Trago comigo pouca coisa dos tempos de escola. Pelo menos disso tudo que está às vistas. Sei do fator de formação que a escola exerce sobre cada um, descobri isso com o tempo, todo mundo acaba descobrindo. Aquelas bases de conhecimento que de tão perdidas no tempo parece que nasceram com você.

O maior ensinamento que tive na escola veio com o professor Pádua, de física, em sua última aula de 2001, a qual ele encerrou cinco minutos antes do horário usual após uma explicação qualquer e começou um discurso simples, destinado аs crianças que éramos, sobre como dali pra frente as coisas iriam mudar entre nós. Sobre o tempo em que você demoraria até encontrar algumas pessoas cuja convivência havia sido rigorosamente diária durante todos aqueles anos. Disse algo sobre a possibilidade de ainda estarmos ligados no ano seguinte, mas e em cinco, em dez? Lembro das meninas chorando e do arrepio na espinha que deu quando ele terminou a aula da maneira sempre eventual, numa frase que agora não me lembro.

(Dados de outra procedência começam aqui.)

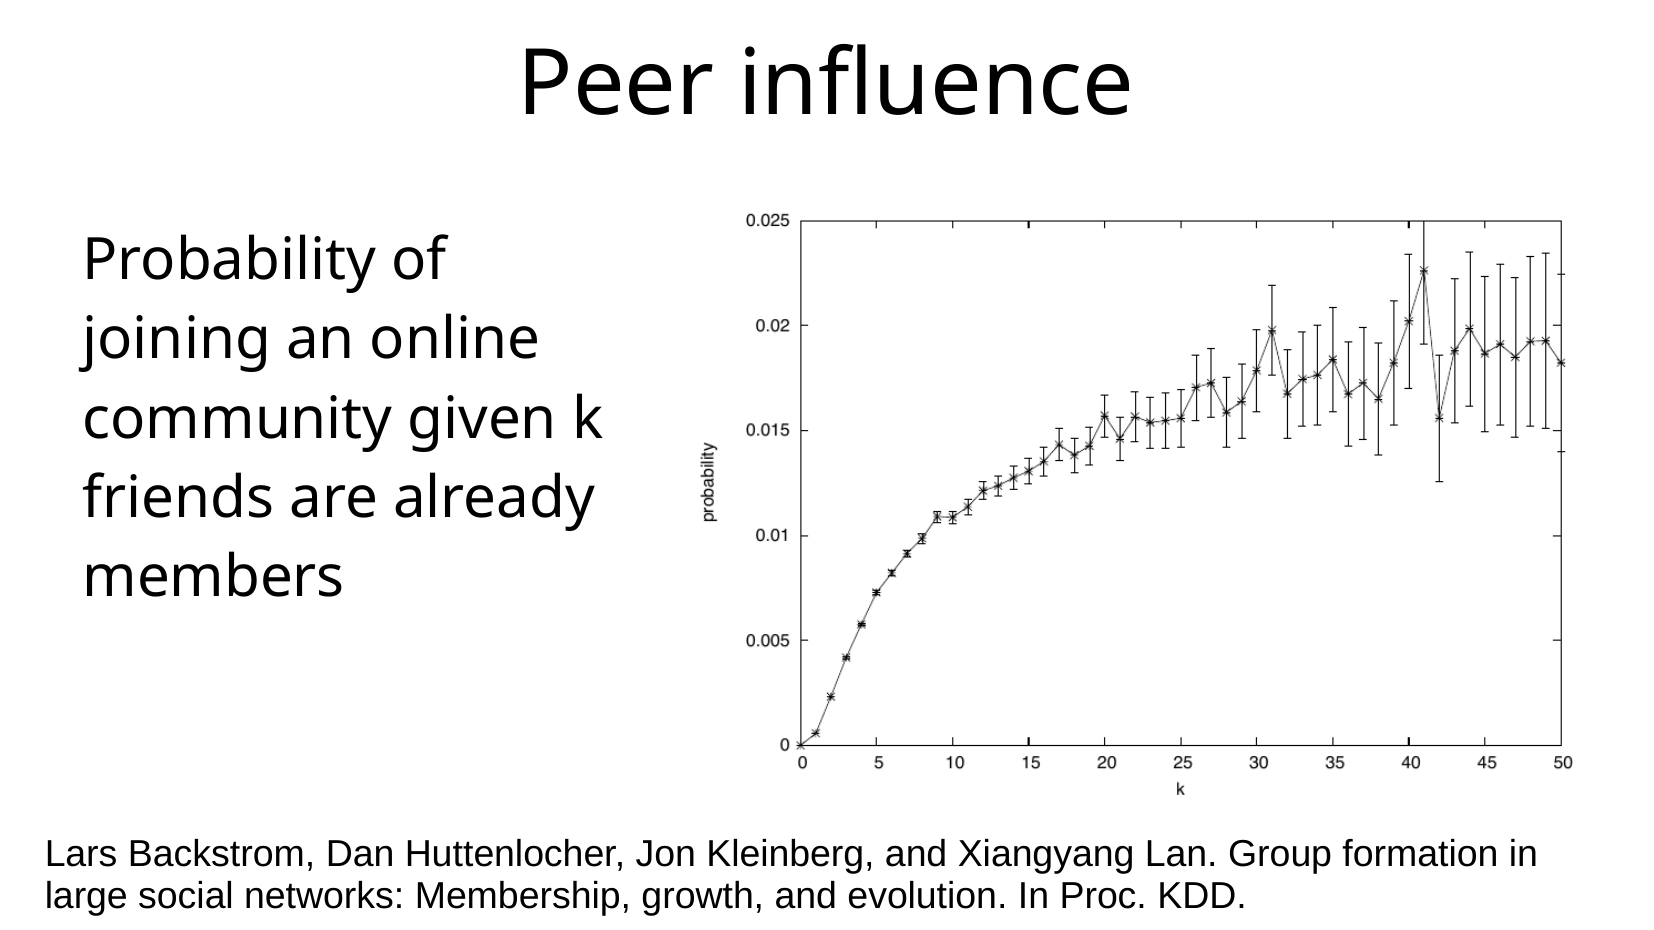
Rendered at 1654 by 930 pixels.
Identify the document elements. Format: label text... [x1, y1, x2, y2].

title Peer influence [82, 7, 1571, 151]
list Probability of joining an online community given k friends are already members [82, 217, 631, 825]
picture [684, 205, 1594, 806]
text_box Lars Backstrom, Dan Huttenlocher, Jon Kleinberg, and Xiangyang Lan. Group formation in large social networks: Membership, growth, and evolution. In Proc. KDD. [30, 825, 1591, 911]
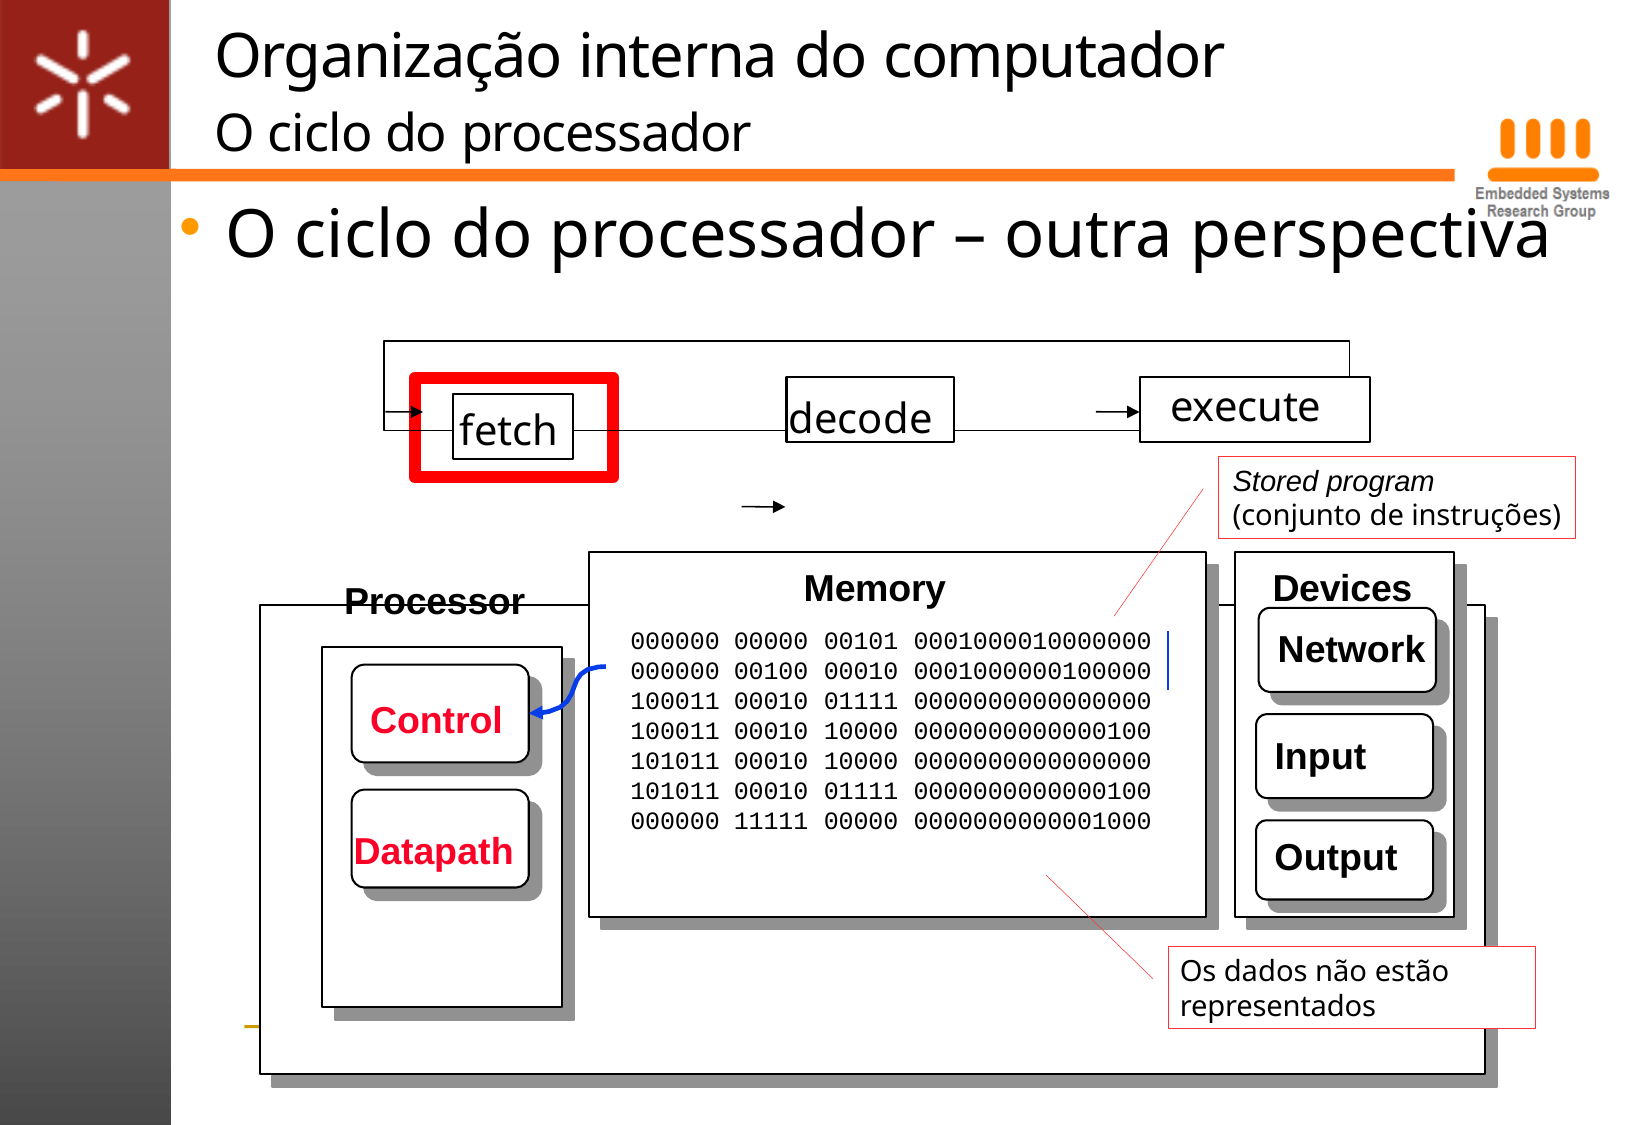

A grande lição que um dia temos de aprender é a de que as coisas mudam e você tem de abrir mão. Nem todos os amigos são como aquele meu último boneco Comandos em Ação guardado no meu baú de tesouros, com as pernas descoladas do tronco, preservando ainda um sorriso no rosto intacto, felicidade que o tempo não teve capacidade de alterar
.
Alguns amigos ainda estão por aí, aceitando quem somos e o que nos tornamos depois de toda aquela euforia dos nossos primeiros anos de amizade.

Minha única tristeza no momento é que este texto trata exatamente daqueles que se vão por opiniões diferentes, por posturas opostas, pois não fazem mais parte da nossa vida, para evitar problemas futuros, para desfazer as lembranças que trazem, enfim.

Passei a semana inteira pensando em como escrever sobre esse meu amigo que decidiu essa semana que não éramos mais amigos, por divergências de maturidade. Pra resumir essa parada e não transformar esse blog num diário my sweet sixteen, diria que achei uma decisão injusta, talvez necessária, embora essencialmente injusta.

E lembrar do Pádua, meu eterno professor de física, me trouxe de volta a sensação do LOST, de que vivemos juntos e morremos sozinhos. Embora possamos ainda encontrar uma saída menos frustrante a cada pequeno revés da nossa existência para que talvez essa fração da realidade nos fortaleça um pouco mais.

Vou começar consertando meu Comandos em Ação.

  1. Essa pra mim de “não quero mais ser seu amigo” é nova, então quer dizer que pessoas tratam amizades como relacionamentos hoje em dia? Em um dia está bom, no outro não, então rompe-se o envolvimento. Triste. Mas enfim, vim aqui apenas pra dizer: “Antes só, do que mal acompanhado”. Think about it!

    E belo post, me fez repensar por um tempão as épocas do colégio.